For step 2, the narrative for box L20 does not agree to the correct legislative treatment for these Step 2 amounts brought forward; they are offset directly against any corporation tax liability rather than being “treated as RDEC” of the period in the same way as Step 3 amounts brought forward. Additionally, to stop the form from carrying these amounts through steps 2-7, only the part of the Step 2 amount brought forward that is offset against corporation tax in the period can be entered in box L20, not the full amount available. The unrelieved part is returned in box L140 – Balance carried forward to next accounting period (AP) – together with any current period Step 2 restriction which breaks the rubric on the form (as can be seen in the image above).

For Step 3 amounts brought forward, in our view, HMRC have removed a validation rule that was correct, and they should instead have considered the rule for box L60 where the form and validation continue to incorrectly reference box L15 only. Box L60 is now not meaningful where brought forward amounts are present.

Updates for CT600 2022

HMRC published an updated e-filing schema for the CT600 2022 on their website in September. We presently await sight of the corresponding tax return PDF, but analysis of the schema indicates that a new “Pre Step 1 Restriction” section is to be included before the existing “Step 1” to reflect the amount of any step 2 restriction brought forward from a previous accounting period offset against corporation tax liability of the period. The presentation issue whereby Step 2 and Step 3 amounts brought forward are presented in the same box is therefore to be resolved.

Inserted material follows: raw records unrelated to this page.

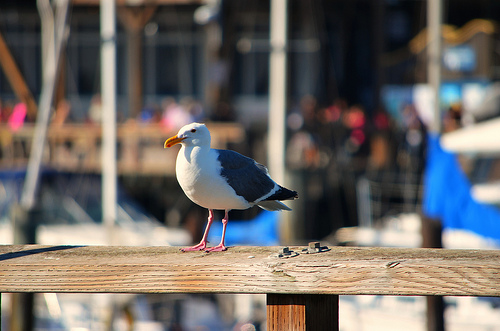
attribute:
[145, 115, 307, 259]
bird — seagull, standing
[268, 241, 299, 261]
bolt — secure, metal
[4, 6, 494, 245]
back — blurry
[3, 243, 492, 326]
rail — wood, brown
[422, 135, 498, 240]
material — blue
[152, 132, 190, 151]
beak — orange, bright orange, slightly curved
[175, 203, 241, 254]
legs — pink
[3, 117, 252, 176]
support beam — wood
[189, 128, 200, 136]
eye — small, black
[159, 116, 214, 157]
head — white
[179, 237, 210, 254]
foot — pink, webbed, orange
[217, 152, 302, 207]
wing — gray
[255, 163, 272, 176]
feather — grey, black, gray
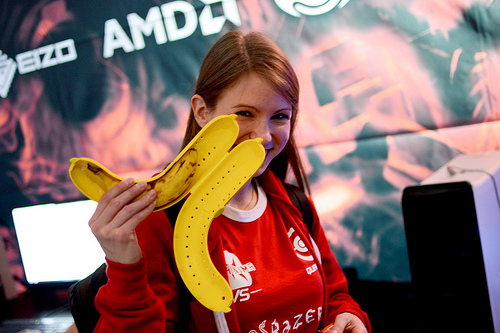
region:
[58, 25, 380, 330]
A woman holding a banana in a banana case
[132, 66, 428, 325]
a woman standing up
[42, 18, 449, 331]
a woman holding a banana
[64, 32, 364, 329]
a woman holding a banana holder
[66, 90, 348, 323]
a banana in a banana holder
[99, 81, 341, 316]
a banana in a yellow banana holder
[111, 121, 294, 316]
a yellow banana in banana holder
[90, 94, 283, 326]
banana in plastic banana holder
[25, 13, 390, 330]
a woman wearing a red shirt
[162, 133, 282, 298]
a woman wearing a red jacket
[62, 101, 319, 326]
a woman and banana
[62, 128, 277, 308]
yellow banana holder object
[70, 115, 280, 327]
plastic banana holder opened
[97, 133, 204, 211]
yellow banana being held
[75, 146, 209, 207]
yellow and brown banana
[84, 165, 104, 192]
yellow stem to banana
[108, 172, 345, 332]
red jacket on woman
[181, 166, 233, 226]
small holes on side of plastic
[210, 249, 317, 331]
white logos on front of shirt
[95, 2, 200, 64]
white writing on wall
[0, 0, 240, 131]
white logos on the wall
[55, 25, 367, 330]
A woman holding open a banana case with a banana inside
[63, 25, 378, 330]
A woman holding open a banana case with a banana inside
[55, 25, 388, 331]
A woman holding open a banana case with a banana inside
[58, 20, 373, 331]
A woman holding open a banana case with a banana inside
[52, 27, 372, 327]
A woman holding open a banana case with a banana inside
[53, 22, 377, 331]
A woman holding open a banana case with a banana inside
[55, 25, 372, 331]
A woman holding open a banana case with a banana inside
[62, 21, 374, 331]
A woman holding open a banana case with a banana inside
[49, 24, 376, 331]
A woman holding open a banana case with a banana inside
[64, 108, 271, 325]
a plastic yellow banana case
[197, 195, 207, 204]
a hole in a banana case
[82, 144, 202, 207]
a banana in a banana case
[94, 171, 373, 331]
a red jacket on a woman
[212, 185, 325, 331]
a red and white shirt on a woman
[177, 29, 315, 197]
light brown hair on a woman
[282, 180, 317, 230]
a black backpack strap on a woman's shoulder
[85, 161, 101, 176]
the blackened stem of a banana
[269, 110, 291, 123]
the eye of a woman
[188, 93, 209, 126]
an ear on a woman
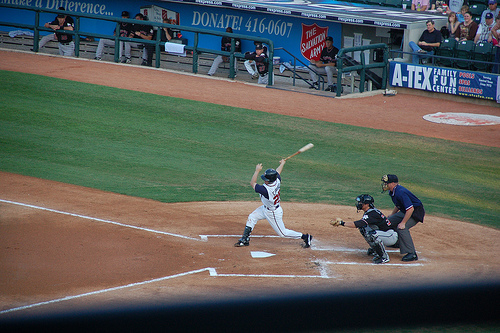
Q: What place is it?
A: It is a field.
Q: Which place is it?
A: It is a field.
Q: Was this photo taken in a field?
A: Yes, it was taken in a field.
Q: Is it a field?
A: Yes, it is a field.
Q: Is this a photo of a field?
A: Yes, it is showing a field.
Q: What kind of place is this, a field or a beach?
A: It is a field.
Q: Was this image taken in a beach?
A: No, the picture was taken in a field.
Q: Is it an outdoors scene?
A: Yes, it is outdoors.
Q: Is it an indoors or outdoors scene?
A: It is outdoors.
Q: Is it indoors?
A: No, it is outdoors.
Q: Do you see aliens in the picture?
A: No, there are no aliens.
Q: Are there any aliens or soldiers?
A: No, there are no aliens or soldiers.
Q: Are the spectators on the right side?
A: Yes, the spectators are on the right of the image.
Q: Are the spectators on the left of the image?
A: No, the spectators are on the right of the image.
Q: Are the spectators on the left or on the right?
A: The spectators are on the right of the image.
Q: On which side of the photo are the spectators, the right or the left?
A: The spectators are on the right of the image.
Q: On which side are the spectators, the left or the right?
A: The spectators are on the right of the image.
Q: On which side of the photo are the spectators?
A: The spectators are on the right of the image.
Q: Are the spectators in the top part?
A: Yes, the spectators are in the top of the image.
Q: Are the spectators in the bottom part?
A: No, the spectators are in the top of the image.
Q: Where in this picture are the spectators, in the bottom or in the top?
A: The spectators are in the top of the image.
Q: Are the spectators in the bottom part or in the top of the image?
A: The spectators are in the top of the image.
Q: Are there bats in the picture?
A: Yes, there is a bat.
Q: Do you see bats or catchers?
A: Yes, there is a bat.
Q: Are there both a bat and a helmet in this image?
A: Yes, there are both a bat and a helmet.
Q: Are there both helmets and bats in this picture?
A: Yes, there are both a bat and a helmet.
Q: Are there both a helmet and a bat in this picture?
A: Yes, there are both a bat and a helmet.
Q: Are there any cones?
A: No, there are no cones.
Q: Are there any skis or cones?
A: No, there are no cones or skis.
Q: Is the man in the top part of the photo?
A: Yes, the man is in the top of the image.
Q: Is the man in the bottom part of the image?
A: No, the man is in the top of the image.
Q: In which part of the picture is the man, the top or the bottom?
A: The man is in the top of the image.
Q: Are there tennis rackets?
A: No, there are no tennis rackets.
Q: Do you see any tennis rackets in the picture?
A: No, there are no tennis rackets.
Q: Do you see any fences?
A: Yes, there is a fence.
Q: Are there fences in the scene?
A: Yes, there is a fence.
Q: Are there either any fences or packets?
A: Yes, there is a fence.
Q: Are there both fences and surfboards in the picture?
A: No, there is a fence but no surfboards.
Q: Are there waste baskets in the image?
A: No, there are no waste baskets.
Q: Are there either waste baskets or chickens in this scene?
A: No, there are no waste baskets or chickens.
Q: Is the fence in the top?
A: Yes, the fence is in the top of the image.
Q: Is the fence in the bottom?
A: No, the fence is in the top of the image.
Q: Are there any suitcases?
A: No, there are no suitcases.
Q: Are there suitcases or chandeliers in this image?
A: No, there are no suitcases or chandeliers.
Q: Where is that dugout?
A: The dugout is on the field.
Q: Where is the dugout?
A: The dugout is on the field.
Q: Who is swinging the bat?
A: The player is swinging the bat.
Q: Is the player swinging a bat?
A: Yes, the player is swinging a bat.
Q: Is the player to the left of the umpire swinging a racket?
A: No, the player is swinging a bat.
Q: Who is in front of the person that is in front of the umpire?
A: The player is in front of the catcher.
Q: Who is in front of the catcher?
A: The player is in front of the catcher.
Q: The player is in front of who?
A: The player is in front of the catcher.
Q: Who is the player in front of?
A: The player is in front of the catcher.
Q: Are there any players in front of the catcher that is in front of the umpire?
A: Yes, there is a player in front of the catcher.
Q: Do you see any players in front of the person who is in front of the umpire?
A: Yes, there is a player in front of the catcher.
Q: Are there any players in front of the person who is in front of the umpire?
A: Yes, there is a player in front of the catcher.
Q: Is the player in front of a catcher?
A: Yes, the player is in front of a catcher.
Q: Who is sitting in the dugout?
A: The player is sitting in the dugout.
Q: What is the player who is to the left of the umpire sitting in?
A: The player is sitting in the dugout.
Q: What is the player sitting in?
A: The player is sitting in the dugout.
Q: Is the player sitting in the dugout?
A: Yes, the player is sitting in the dugout.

A further amendment indicated by the schema is the introduction of an Amounts extinguished by s104S(2)(b) box L123 before the amount payable at Step 7, which will now allow the RDEC claim to be extinguished where the company is not a going concern. The CT600L currently does not allow this legislative rule to be reflected and so business must exclude expenditure from the form entirely where s104S would be relevant. Having raised this point with HMRC, we had to suppress the corresponding input in Alphatax whilst we awaited further clarification.

Finally, the SME section is being extended to add additional details concerning any claim including whether the recently introduced cap under s1058 CTA 2009 applies, and details of the PAYE liabilities and PAYE employer reference of the company. This schema will be introduced by HMRC into the live service in April 2022 alongside the new version of the tax return form. We intend to introduce support for this form in our V22.0 release which will be due in Q2 2022.


The addition of the CT600L supplementary pages and associated e-filing rules have been designed and implemented by HMRC to make sure that RDEC credits are calculated and allocated correctly by all claimants. The introduction of this form largely went smoothly with most issues addressed already or to be resolved in the 2022 update to the CT600. Until then, a little understanding of the presentation issues is needed when reviewing the company tax return for companies with a Step 2 or Step 3 amount brought forward.